Pictures in the entries below are to be left out; otherwise, reproduce exactly the lines from the first through the line containing "44: (282, 73, 1.50)".

## The records
::::

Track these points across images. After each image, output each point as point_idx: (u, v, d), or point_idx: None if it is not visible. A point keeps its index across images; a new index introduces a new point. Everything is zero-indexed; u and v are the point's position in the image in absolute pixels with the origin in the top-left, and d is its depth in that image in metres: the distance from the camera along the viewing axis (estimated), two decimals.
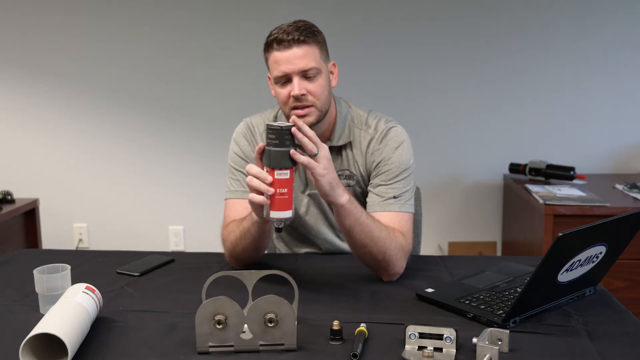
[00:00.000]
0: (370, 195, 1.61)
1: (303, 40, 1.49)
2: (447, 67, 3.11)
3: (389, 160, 1.60)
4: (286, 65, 1.49)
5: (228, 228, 1.56)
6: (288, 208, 1.28)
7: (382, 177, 1.60)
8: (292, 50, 1.48)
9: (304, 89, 1.50)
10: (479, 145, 3.17)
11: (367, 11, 3.07)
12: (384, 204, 1.57)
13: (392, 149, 1.61)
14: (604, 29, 3.03)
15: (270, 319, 1.11)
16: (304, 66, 1.49)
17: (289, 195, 1.28)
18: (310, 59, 1.50)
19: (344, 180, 1.65)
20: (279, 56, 1.50)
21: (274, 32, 1.52)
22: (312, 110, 1.52)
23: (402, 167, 1.60)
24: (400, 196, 1.57)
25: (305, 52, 1.49)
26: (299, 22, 1.52)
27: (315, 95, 1.51)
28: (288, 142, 1.28)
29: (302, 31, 1.49)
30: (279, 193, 1.27)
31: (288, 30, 1.49)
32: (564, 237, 1.10)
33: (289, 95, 1.51)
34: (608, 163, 3.13)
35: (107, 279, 1.51)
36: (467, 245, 3.25)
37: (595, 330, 1.20)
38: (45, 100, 3.24)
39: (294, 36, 1.48)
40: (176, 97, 3.21)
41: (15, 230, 2.85)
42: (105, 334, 1.20)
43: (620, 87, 3.07)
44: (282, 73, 1.50)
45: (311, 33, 1.51)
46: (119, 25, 3.15)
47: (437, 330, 1.11)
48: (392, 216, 1.56)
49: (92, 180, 3.29)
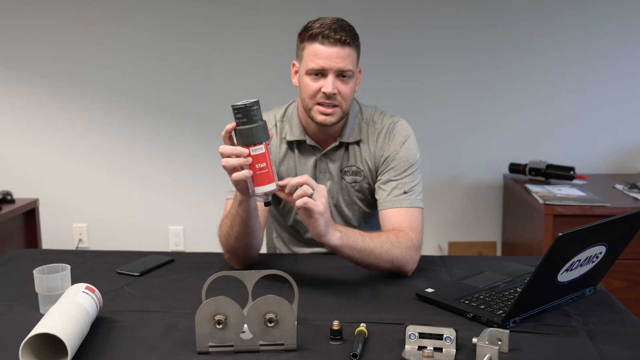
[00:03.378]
0: (380, 191, 1.62)
1: (348, 42, 1.51)
2: (447, 67, 3.11)
3: (397, 155, 1.62)
4: (326, 61, 1.51)
5: (221, 223, 1.57)
6: (270, 181, 1.31)
7: (391, 172, 1.62)
8: (335, 49, 1.50)
9: (336, 89, 1.52)
10: (479, 145, 3.17)
11: (367, 15, 3.07)
12: (395, 200, 1.59)
13: (400, 144, 1.63)
14: (604, 30, 3.03)
15: (270, 319, 1.11)
16: (343, 66, 1.51)
17: (268, 169, 1.30)
18: (349, 61, 1.52)
19: (350, 176, 1.67)
20: (321, 50, 1.51)
21: (317, 26, 1.52)
22: (337, 110, 1.55)
23: (410, 161, 1.62)
24: (410, 191, 1.59)
25: (347, 54, 1.51)
26: (342, 22, 1.54)
27: (344, 97, 1.54)
28: (256, 117, 1.30)
29: (348, 32, 1.52)
30: (258, 168, 1.29)
31: (334, 28, 1.50)
32: (563, 237, 1.10)
33: (318, 90, 1.53)
34: (608, 163, 3.13)
35: (107, 279, 1.51)
36: (467, 245, 3.25)
37: (595, 330, 1.20)
38: (45, 100, 3.24)
39: (341, 36, 1.50)
40: (176, 97, 3.21)
41: (15, 230, 2.85)
42: (105, 334, 1.20)
43: (620, 87, 3.07)
44: (319, 67, 1.52)
45: (355, 36, 1.54)
46: (118, 27, 3.15)
47: (437, 330, 1.11)
48: (402, 213, 1.57)
49: (92, 180, 3.29)
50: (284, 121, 1.69)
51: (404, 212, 1.57)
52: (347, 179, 1.68)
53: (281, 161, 1.68)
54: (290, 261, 1.66)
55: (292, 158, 1.69)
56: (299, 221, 1.72)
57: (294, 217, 1.74)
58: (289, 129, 1.67)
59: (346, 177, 1.68)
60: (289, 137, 1.66)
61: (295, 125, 1.67)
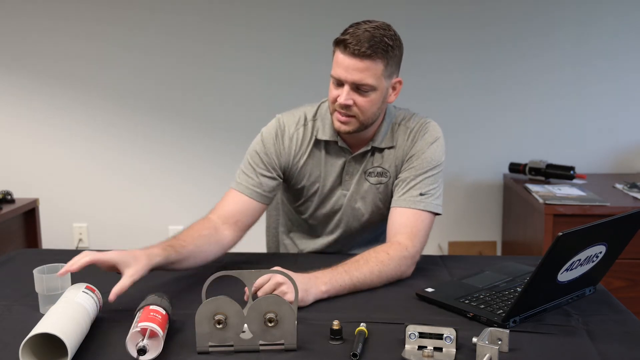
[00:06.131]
0: (397, 188, 1.59)
1: (369, 55, 1.44)
2: (447, 67, 3.11)
3: (423, 154, 1.59)
4: (343, 71, 1.47)
5: (204, 222, 1.55)
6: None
7: (412, 170, 1.58)
8: (354, 61, 1.45)
9: (351, 100, 1.49)
10: (479, 145, 3.17)
11: (366, 15, 3.07)
12: (409, 200, 1.56)
13: (428, 144, 1.60)
14: (603, 30, 3.03)
15: (270, 318, 1.11)
16: (358, 80, 1.47)
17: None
18: (368, 74, 1.46)
19: (375, 177, 1.63)
20: (341, 59, 1.47)
21: (349, 31, 1.47)
22: (353, 120, 1.52)
23: (434, 163, 1.59)
24: (427, 193, 1.56)
25: (366, 67, 1.45)
26: (377, 30, 1.47)
27: (362, 109, 1.50)
28: None
29: (373, 43, 1.44)
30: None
31: (361, 38, 1.44)
32: (563, 237, 1.10)
33: (336, 98, 1.51)
34: (608, 163, 3.13)
35: (107, 279, 1.50)
36: (467, 244, 3.25)
37: (595, 330, 1.20)
38: (45, 100, 3.24)
39: (361, 47, 1.44)
40: (176, 97, 3.21)
41: (15, 230, 2.85)
42: (105, 334, 1.20)
43: (620, 87, 3.07)
44: (337, 76, 1.49)
45: (383, 48, 1.46)
46: (119, 26, 3.15)
47: (437, 329, 1.11)
48: (409, 215, 1.54)
49: (92, 180, 3.29)
50: (316, 119, 1.64)
51: (412, 214, 1.54)
52: (371, 180, 1.64)
53: (305, 162, 1.64)
54: (290, 261, 1.66)
55: (317, 157, 1.64)
56: (317, 220, 1.72)
57: (312, 211, 1.72)
58: (321, 127, 1.62)
59: (370, 178, 1.63)
60: (321, 136, 1.62)
61: (328, 125, 1.62)
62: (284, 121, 1.65)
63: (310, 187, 1.66)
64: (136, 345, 1.05)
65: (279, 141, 1.62)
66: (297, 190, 1.69)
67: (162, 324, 1.12)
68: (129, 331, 1.08)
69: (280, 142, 1.63)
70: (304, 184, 1.66)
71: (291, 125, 1.64)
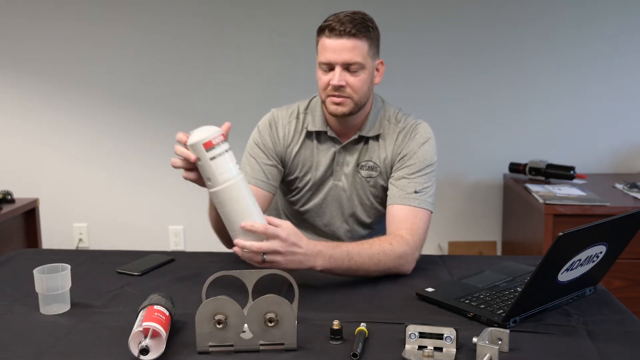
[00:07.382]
0: (392, 187, 1.63)
1: (354, 33, 1.51)
2: (447, 67, 3.11)
3: (415, 154, 1.63)
4: (332, 54, 1.53)
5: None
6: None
7: (405, 170, 1.62)
8: (341, 41, 1.52)
9: (344, 81, 1.54)
10: (479, 145, 3.17)
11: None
12: (404, 197, 1.59)
13: (419, 144, 1.64)
14: (604, 30, 3.03)
15: (270, 318, 1.10)
16: (348, 59, 1.52)
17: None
18: (356, 53, 1.53)
19: (366, 171, 1.68)
20: (328, 43, 1.53)
21: (330, 19, 1.55)
22: (348, 101, 1.56)
23: (426, 162, 1.63)
24: (421, 191, 1.59)
25: (353, 46, 1.52)
26: (356, 14, 1.55)
27: (354, 88, 1.55)
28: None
29: (356, 24, 1.52)
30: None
31: (343, 20, 1.52)
32: (564, 237, 1.10)
33: (328, 82, 1.55)
34: (608, 163, 3.13)
35: (107, 279, 1.51)
36: (467, 244, 3.25)
37: (595, 330, 1.20)
38: (45, 101, 3.24)
39: (346, 27, 1.51)
40: (177, 97, 3.21)
41: (15, 230, 2.85)
42: (106, 333, 1.20)
43: (620, 87, 3.07)
44: (326, 60, 1.54)
45: (365, 27, 1.54)
46: (119, 27, 3.15)
47: (437, 329, 1.11)
48: (407, 212, 1.57)
49: (92, 180, 3.29)
50: (307, 112, 1.70)
51: (410, 211, 1.57)
52: (362, 174, 1.68)
53: (297, 152, 1.69)
54: None
55: (309, 148, 1.69)
56: (309, 211, 1.74)
57: (304, 202, 1.75)
58: (311, 120, 1.69)
59: (362, 171, 1.68)
60: (311, 127, 1.68)
61: (317, 116, 1.68)
62: (277, 114, 1.72)
63: (303, 177, 1.71)
64: (138, 344, 1.05)
65: (273, 131, 1.69)
66: (290, 181, 1.74)
67: (165, 324, 1.12)
68: (132, 330, 1.09)
69: (275, 132, 1.69)
70: (297, 174, 1.71)
71: (284, 118, 1.71)
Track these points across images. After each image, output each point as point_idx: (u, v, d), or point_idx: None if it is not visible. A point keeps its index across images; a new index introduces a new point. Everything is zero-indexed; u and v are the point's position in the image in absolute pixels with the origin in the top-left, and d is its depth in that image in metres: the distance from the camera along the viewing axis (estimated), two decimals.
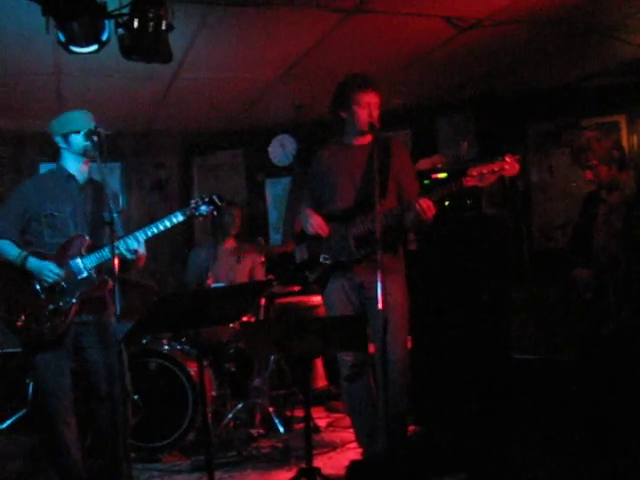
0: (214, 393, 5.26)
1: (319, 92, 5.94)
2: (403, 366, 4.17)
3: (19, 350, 5.06)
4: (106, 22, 3.64)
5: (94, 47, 3.65)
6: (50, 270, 3.86)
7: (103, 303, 4.05)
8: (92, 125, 3.92)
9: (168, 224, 3.97)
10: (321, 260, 4.26)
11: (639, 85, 6.14)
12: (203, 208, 4.02)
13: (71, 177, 4.04)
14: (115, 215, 3.60)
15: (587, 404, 4.36)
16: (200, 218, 4.09)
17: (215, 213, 4.07)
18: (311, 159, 4.55)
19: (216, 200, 4.04)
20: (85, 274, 3.91)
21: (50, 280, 3.87)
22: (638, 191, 4.25)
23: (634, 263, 4.12)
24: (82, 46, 3.64)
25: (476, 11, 4.45)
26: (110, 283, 4.02)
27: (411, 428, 4.73)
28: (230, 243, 6.17)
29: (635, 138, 6.40)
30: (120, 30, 3.67)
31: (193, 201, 4.05)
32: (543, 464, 4.08)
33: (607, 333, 4.24)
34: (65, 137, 4.00)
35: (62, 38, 3.61)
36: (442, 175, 5.72)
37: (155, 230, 3.96)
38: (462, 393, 5.18)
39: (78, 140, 3.96)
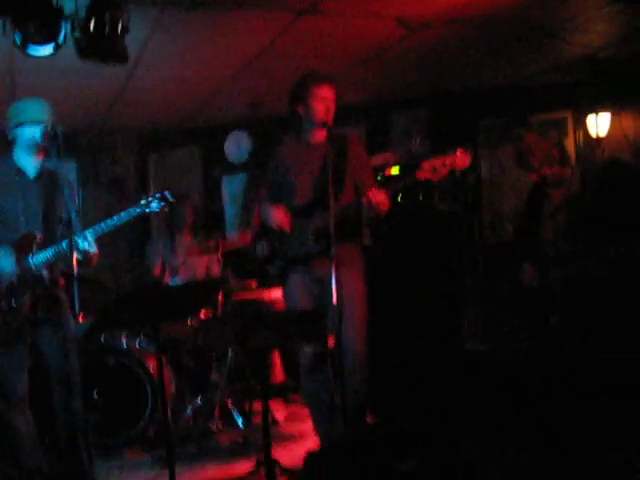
0: (173, 389, 5.30)
1: (273, 90, 6.01)
2: (361, 358, 4.20)
3: None
4: (62, 24, 3.67)
5: (50, 49, 3.68)
6: (7, 265, 3.78)
7: (57, 301, 4.00)
8: (43, 116, 3.79)
9: (118, 222, 3.85)
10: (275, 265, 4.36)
11: (584, 82, 6.34)
12: (154, 205, 3.88)
13: (20, 171, 3.92)
14: (73, 214, 3.56)
15: (537, 394, 4.50)
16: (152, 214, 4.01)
17: (167, 210, 3.97)
18: (266, 156, 4.59)
19: (167, 196, 3.91)
20: (35, 272, 3.84)
21: (4, 275, 3.78)
22: (583, 188, 4.39)
23: (581, 259, 4.26)
24: (38, 48, 3.66)
25: (426, 12, 4.57)
26: (62, 281, 3.99)
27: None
28: (186, 238, 6.14)
29: (581, 133, 6.60)
30: (76, 33, 3.71)
31: (144, 199, 3.91)
32: (494, 452, 4.20)
33: (555, 324, 4.38)
34: (10, 130, 3.88)
35: (18, 41, 3.63)
36: (394, 170, 5.82)
37: (105, 228, 3.84)
38: (416, 383, 5.29)
39: (21, 133, 3.83)
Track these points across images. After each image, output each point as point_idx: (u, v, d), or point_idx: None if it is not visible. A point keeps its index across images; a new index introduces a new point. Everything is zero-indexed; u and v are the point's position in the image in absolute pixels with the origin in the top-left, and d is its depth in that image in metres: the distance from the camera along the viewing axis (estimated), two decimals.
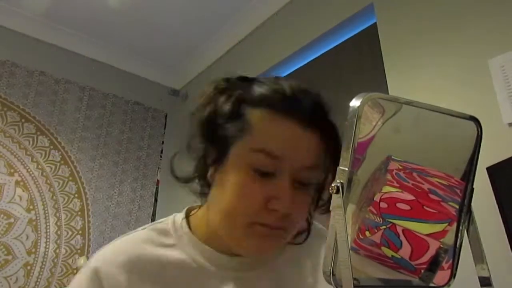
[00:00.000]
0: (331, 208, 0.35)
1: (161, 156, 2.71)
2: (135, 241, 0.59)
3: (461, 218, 0.41)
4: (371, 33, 1.69)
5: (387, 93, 1.50)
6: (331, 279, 0.34)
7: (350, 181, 0.35)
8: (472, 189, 0.41)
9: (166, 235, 0.60)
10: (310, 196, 0.54)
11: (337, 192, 0.34)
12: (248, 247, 0.54)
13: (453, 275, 0.41)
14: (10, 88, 2.27)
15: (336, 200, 0.34)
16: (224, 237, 0.56)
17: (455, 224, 0.41)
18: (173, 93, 2.91)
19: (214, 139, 0.55)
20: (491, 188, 1.15)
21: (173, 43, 2.62)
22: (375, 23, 1.69)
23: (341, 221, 0.33)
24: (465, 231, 0.41)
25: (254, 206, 0.51)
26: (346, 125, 0.35)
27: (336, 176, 0.35)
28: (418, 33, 1.50)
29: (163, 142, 2.76)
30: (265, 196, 0.51)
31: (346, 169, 0.35)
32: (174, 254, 0.58)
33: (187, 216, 0.63)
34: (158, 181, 2.63)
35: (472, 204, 0.41)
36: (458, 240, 0.41)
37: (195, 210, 0.63)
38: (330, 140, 0.54)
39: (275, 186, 0.51)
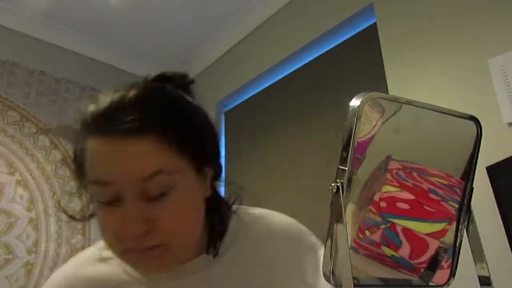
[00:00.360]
0: (331, 207, 0.35)
1: None
2: (75, 261, 0.61)
3: (461, 217, 0.41)
4: (371, 33, 1.69)
5: (387, 92, 1.50)
6: (331, 279, 0.34)
7: (349, 180, 0.35)
8: (472, 189, 0.41)
9: (106, 249, 0.58)
10: (179, 200, 0.49)
11: (337, 191, 0.34)
12: (139, 270, 0.54)
13: (452, 274, 0.41)
14: (10, 88, 2.27)
15: (336, 199, 0.34)
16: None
17: (454, 224, 0.41)
18: None
19: (80, 179, 0.52)
20: (491, 188, 1.15)
21: (173, 43, 2.62)
22: (375, 23, 1.69)
23: (341, 222, 0.34)
24: (465, 231, 0.41)
25: (112, 236, 0.49)
26: (346, 125, 0.35)
27: (336, 176, 0.35)
28: (418, 33, 1.50)
29: None
30: (117, 224, 0.47)
31: (346, 168, 0.35)
32: (109, 268, 0.57)
33: None
34: None
35: (472, 203, 0.42)
36: (458, 239, 0.41)
37: None
38: (171, 134, 0.48)
39: (122, 210, 0.47)
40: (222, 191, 0.60)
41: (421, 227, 0.40)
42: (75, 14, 2.39)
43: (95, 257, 0.59)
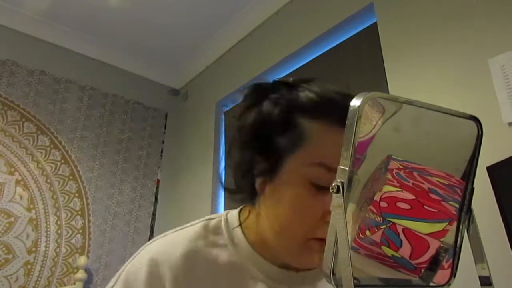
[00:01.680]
0: (331, 207, 0.35)
1: (161, 156, 2.71)
2: (188, 237, 0.59)
3: (461, 217, 0.41)
4: (371, 32, 1.69)
5: (388, 92, 1.50)
6: (332, 279, 0.34)
7: (350, 180, 0.35)
8: (473, 189, 0.41)
9: (218, 234, 0.60)
10: None
11: (337, 191, 0.34)
12: (302, 261, 0.54)
13: (453, 275, 0.41)
14: (10, 87, 2.27)
15: (336, 199, 0.34)
16: (277, 249, 0.55)
17: (455, 224, 0.41)
18: (173, 93, 2.91)
19: (265, 149, 0.53)
20: (491, 188, 1.15)
21: (173, 43, 2.62)
22: (375, 22, 1.69)
23: (341, 220, 0.34)
24: (465, 231, 0.41)
25: (313, 221, 0.50)
26: (347, 125, 0.35)
27: (336, 176, 0.35)
28: (418, 33, 1.50)
29: (163, 142, 2.76)
30: (322, 210, 0.50)
31: (347, 168, 0.35)
32: (224, 255, 0.58)
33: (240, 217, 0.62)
34: (158, 180, 2.63)
35: (473, 203, 0.41)
36: (458, 239, 0.41)
37: (246, 215, 0.62)
38: None
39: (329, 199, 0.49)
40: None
41: (422, 227, 0.40)
42: (75, 13, 2.39)
43: (205, 237, 0.59)
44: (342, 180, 0.34)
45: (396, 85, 1.50)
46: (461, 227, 0.41)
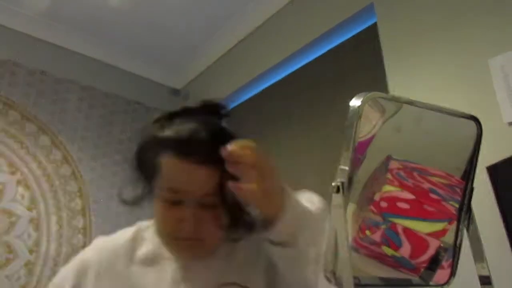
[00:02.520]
0: (331, 207, 0.35)
1: None
2: (122, 233, 0.82)
3: (461, 217, 0.41)
4: (372, 32, 1.70)
5: (388, 92, 1.50)
6: (332, 278, 0.34)
7: (350, 180, 0.35)
8: (472, 188, 0.41)
9: (145, 230, 0.80)
10: (216, 213, 0.68)
11: (338, 191, 0.34)
12: (178, 255, 0.72)
13: (453, 274, 0.41)
14: (11, 88, 2.28)
15: (336, 199, 0.34)
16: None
17: (455, 223, 0.41)
18: (174, 93, 2.91)
19: (142, 173, 0.72)
20: (491, 187, 1.15)
21: (174, 43, 2.62)
22: (376, 22, 1.69)
23: (341, 220, 0.34)
24: (465, 230, 0.41)
25: (169, 227, 0.69)
26: (346, 125, 0.35)
27: (336, 175, 0.35)
28: (418, 33, 1.50)
29: None
30: (176, 219, 0.67)
31: (347, 168, 0.35)
32: (144, 248, 0.76)
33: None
34: None
35: (472, 203, 0.42)
36: (458, 239, 0.41)
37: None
38: (223, 171, 0.63)
39: (182, 211, 0.66)
40: None
41: (422, 227, 0.40)
42: (76, 14, 2.39)
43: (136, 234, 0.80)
44: (342, 180, 0.35)
45: (396, 84, 1.50)
46: (461, 226, 0.41)
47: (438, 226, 0.41)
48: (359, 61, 1.76)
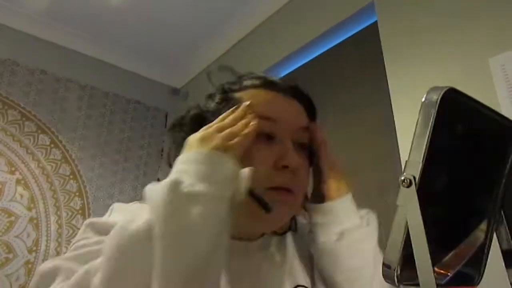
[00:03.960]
0: (397, 202, 0.33)
1: (161, 155, 2.71)
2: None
3: (491, 218, 0.40)
4: (372, 31, 1.69)
5: (387, 92, 1.50)
6: (396, 279, 0.33)
7: (422, 174, 0.33)
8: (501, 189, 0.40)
9: None
10: (306, 159, 0.62)
11: (409, 185, 0.32)
12: (264, 216, 0.55)
13: (481, 275, 0.40)
14: (10, 87, 2.28)
15: (408, 193, 0.32)
16: (238, 216, 0.55)
17: (485, 223, 0.40)
18: (173, 92, 2.91)
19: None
20: None
21: (174, 42, 2.62)
22: (376, 21, 1.68)
23: (416, 216, 0.32)
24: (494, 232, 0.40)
25: (265, 169, 0.55)
26: (421, 118, 0.34)
27: (405, 169, 0.33)
28: (419, 32, 1.50)
29: (163, 141, 2.76)
30: (273, 158, 0.56)
31: (420, 161, 0.33)
32: None
33: None
34: (158, 179, 2.63)
35: None
36: (488, 239, 0.40)
37: None
38: (311, 110, 0.65)
39: (279, 147, 0.57)
40: None
41: None
42: (75, 13, 2.39)
43: None
44: (414, 174, 0.33)
45: (396, 84, 1.50)
46: (491, 228, 0.40)
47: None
48: (359, 60, 1.76)
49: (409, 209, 0.32)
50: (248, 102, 0.58)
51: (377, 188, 1.43)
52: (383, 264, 0.33)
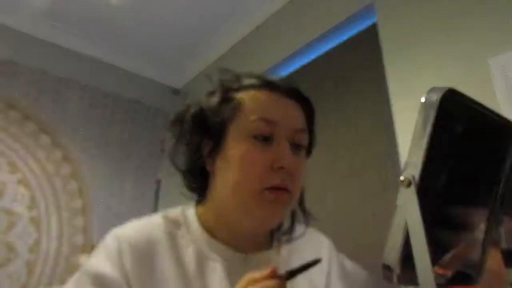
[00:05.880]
0: (397, 202, 0.33)
1: (162, 155, 2.71)
2: (151, 225, 0.64)
3: (490, 219, 0.40)
4: (372, 33, 1.70)
5: (387, 92, 1.50)
6: (395, 278, 0.33)
7: (423, 175, 0.33)
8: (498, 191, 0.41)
9: (178, 226, 0.64)
10: (303, 159, 0.63)
11: (409, 185, 0.33)
12: (260, 216, 0.58)
13: (481, 275, 0.40)
14: (11, 87, 2.28)
15: (407, 193, 0.33)
16: (235, 214, 0.60)
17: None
18: (174, 92, 2.91)
19: (207, 129, 0.62)
20: None
21: (174, 42, 2.62)
22: (375, 22, 1.69)
23: (415, 216, 0.32)
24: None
25: (262, 170, 0.57)
26: (420, 118, 0.33)
27: (404, 169, 0.33)
28: (418, 33, 1.50)
29: (163, 141, 2.76)
30: (270, 160, 0.57)
31: (420, 161, 0.33)
32: (184, 242, 0.62)
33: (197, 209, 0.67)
34: (159, 179, 2.64)
35: None
36: (487, 239, 0.40)
37: (200, 208, 0.67)
38: (309, 112, 0.66)
39: (276, 149, 0.58)
40: None
41: None
42: (76, 13, 2.39)
43: (165, 227, 0.64)
44: (413, 174, 0.33)
45: (396, 85, 1.51)
46: (491, 227, 0.40)
47: None
48: (359, 61, 1.76)
49: (408, 209, 0.32)
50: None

::::

## Solution to the exercise
Track these points across images. After each image, output each point as point_idx: (u, v, d), or point_idx: None if it is not visible. A point keeps its index across images; a new index introduces a new point. Everything is zero-indexed; u and v are the point's position in the image in absolute pixels with the origin in the top-left, and d is its depth in that image in metres: the distance from the camera along the viewing axis (estimated), two decimals.
[00:00.000]
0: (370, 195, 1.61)
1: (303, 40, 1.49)
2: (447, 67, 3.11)
3: (389, 160, 1.60)
4: (286, 65, 1.49)
5: (228, 228, 1.56)
6: (288, 208, 1.28)
7: (382, 177, 1.60)
8: (292, 50, 1.48)
9: (304, 89, 1.50)
10: (479, 145, 3.17)
11: (367, 11, 3.07)
12: (384, 204, 1.57)
13: (392, 149, 1.61)
14: (604, 29, 3.03)
15: (270, 319, 1.11)
16: (304, 66, 1.49)
17: (289, 195, 1.28)
18: (310, 59, 1.50)
19: (344, 180, 1.65)
20: (279, 56, 1.50)
21: (274, 32, 1.52)
22: (312, 110, 1.52)
23: (402, 167, 1.60)
24: (400, 196, 1.57)
25: (305, 52, 1.49)
26: (299, 22, 1.52)
27: (315, 95, 1.51)
28: (288, 142, 1.28)
29: (302, 31, 1.49)
30: (279, 193, 1.27)
31: (288, 30, 1.49)
32: (564, 237, 1.10)
33: (289, 95, 1.51)
34: (608, 163, 3.13)
35: (107, 279, 1.51)
36: (467, 245, 3.25)
37: (595, 330, 1.20)
38: (45, 100, 3.24)
39: (294, 36, 1.48)
40: (176, 97, 3.21)
41: (15, 230, 2.85)
42: (105, 334, 1.20)
43: (620, 87, 3.07)
44: (282, 73, 1.50)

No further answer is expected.